### The task:
Can you pull every line of text from the rows below, word for word, and leave the pictures out of your answer?

[Rows in a dataset]
_____

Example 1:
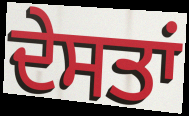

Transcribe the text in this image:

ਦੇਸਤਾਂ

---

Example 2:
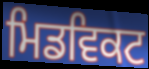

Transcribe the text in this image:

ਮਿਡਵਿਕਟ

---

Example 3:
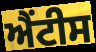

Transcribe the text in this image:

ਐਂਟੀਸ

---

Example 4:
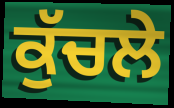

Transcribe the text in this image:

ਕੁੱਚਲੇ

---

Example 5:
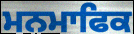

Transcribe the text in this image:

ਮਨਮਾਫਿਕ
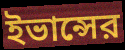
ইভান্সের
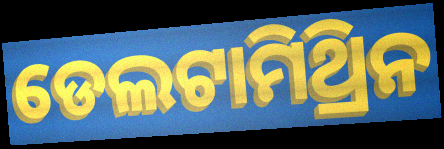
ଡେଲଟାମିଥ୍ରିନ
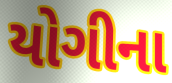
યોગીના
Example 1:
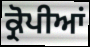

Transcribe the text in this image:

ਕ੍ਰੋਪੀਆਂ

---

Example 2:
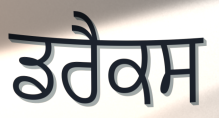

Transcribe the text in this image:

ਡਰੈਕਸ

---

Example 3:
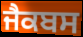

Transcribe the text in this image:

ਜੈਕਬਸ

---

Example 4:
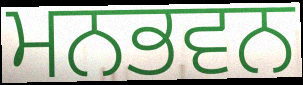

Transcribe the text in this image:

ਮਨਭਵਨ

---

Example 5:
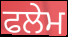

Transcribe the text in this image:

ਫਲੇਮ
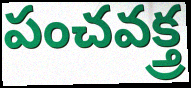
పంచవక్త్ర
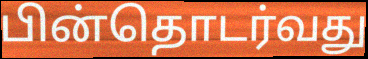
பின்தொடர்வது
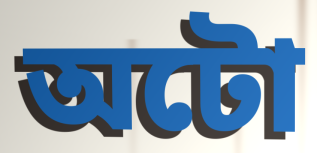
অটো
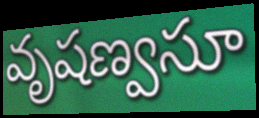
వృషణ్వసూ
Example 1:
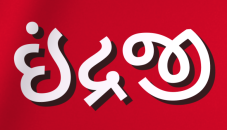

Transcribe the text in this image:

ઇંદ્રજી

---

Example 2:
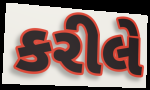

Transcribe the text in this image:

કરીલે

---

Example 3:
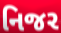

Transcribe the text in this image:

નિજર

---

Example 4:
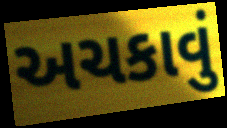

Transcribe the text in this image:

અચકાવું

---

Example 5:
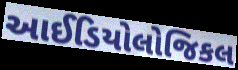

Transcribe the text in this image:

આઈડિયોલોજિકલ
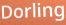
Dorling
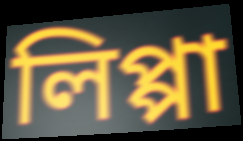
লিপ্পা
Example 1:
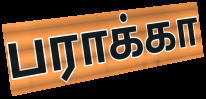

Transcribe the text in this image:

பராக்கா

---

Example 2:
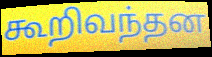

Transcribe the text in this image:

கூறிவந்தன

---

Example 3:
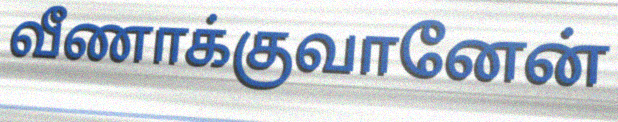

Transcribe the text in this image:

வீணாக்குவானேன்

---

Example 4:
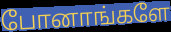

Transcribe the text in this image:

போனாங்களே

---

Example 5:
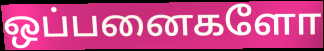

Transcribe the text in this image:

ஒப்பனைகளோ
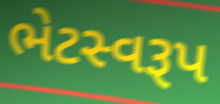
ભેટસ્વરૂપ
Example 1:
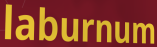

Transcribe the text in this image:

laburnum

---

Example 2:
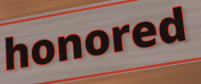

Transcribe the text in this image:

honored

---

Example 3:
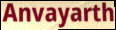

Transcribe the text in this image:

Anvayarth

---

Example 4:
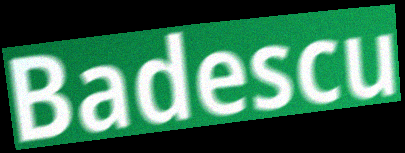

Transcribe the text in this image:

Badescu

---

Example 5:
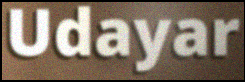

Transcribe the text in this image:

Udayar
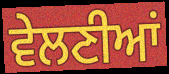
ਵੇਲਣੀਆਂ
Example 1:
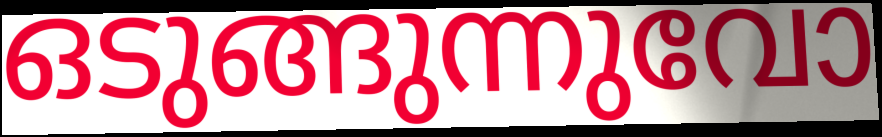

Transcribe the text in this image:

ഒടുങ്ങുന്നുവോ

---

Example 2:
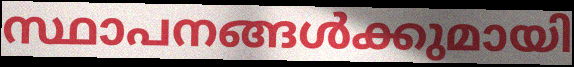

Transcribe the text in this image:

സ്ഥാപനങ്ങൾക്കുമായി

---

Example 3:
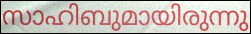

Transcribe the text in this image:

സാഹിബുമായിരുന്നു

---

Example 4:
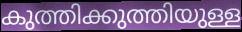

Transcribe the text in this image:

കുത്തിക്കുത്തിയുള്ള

_____

### Task answer:
Example 1:

Transcribe the text in this image:

ਦੇਸਤਾਂ

---

Example 2:

Transcribe the text in this image:

ਮਿਡਵਿਕਟ

---

Example 3:

Transcribe the text in this image:

ਐਂਟੀਸ

---

Example 4:

Transcribe the text in this image:

ਕੁੱਚਲੇ

---

Example 5:

Transcribe the text in this image:

ਮਨਮਾਫਿਕ
ইভান্সের
ଡେଲଟାମିଥ୍ରିନ
યોગીના
Example 1:

Transcribe the text in this image:

ਕ੍ਰੋਪੀਆਂ

---

Example 2:

Transcribe the text in this image:

ਡਰੈਕਸ

---

Example 3:

Transcribe the text in this image:

ਜੈਕਬਸ

---

Example 4:

Transcribe the text in this image:

ਮਨਭਵਨ

---

Example 5:

Transcribe the text in this image:

ਫਲੇਮ
పంచవక్త్ర
பின்தொடர்வது
অটো
వృషణ్వసూ
Example 1:

Transcribe the text in this image:

ઇંદ્રજી

---

Example 2:

Transcribe the text in this image:

કરીલે

---

Example 3:

Transcribe the text in this image:

નિજર

---

Example 4:

Transcribe the text in this image:

અચકાવું

---

Example 5:

Transcribe the text in this image:

આઈડિયોલોજિકલ
Dorling
লিপ্পা
Example 1:

Transcribe the text in this image:

பராக்கா

---

Example 2:

Transcribe the text in this image:

கூறிவந்தன

---

Example 3:

Transcribe the text in this image:

வீணாக்குவானேன்

---

Example 4:

Transcribe the text in this image:

போனாங்களே

---

Example 5:

Transcribe the text in this image:

ஒப்பனைகளோ
ભેટસ્વરૂપ
Example 1:

Transcribe the text in this image:

laburnum

---

Example 2:

Transcribe the text in this image:

honored

---

Example 3:

Transcribe the text in this image:

Anvayarth

---

Example 4:

Transcribe the text in this image:

Badescu

---

Example 5:

Transcribe the text in this image:

Udayar
ਵੇਲਣੀਆਂ
Example 1:

Transcribe the text in this image:

ഒടുങ്ങുന്നുവോ

---

Example 2:

Transcribe the text in this image:

സ്ഥാപനങ്ങൾക്കുമായി

---

Example 3:

Transcribe the text in this image:

സാഹിബുമായിരുന്നു

---

Example 4:

Transcribe the text in this image:

കുത്തിക്കുത്തിയുള്ള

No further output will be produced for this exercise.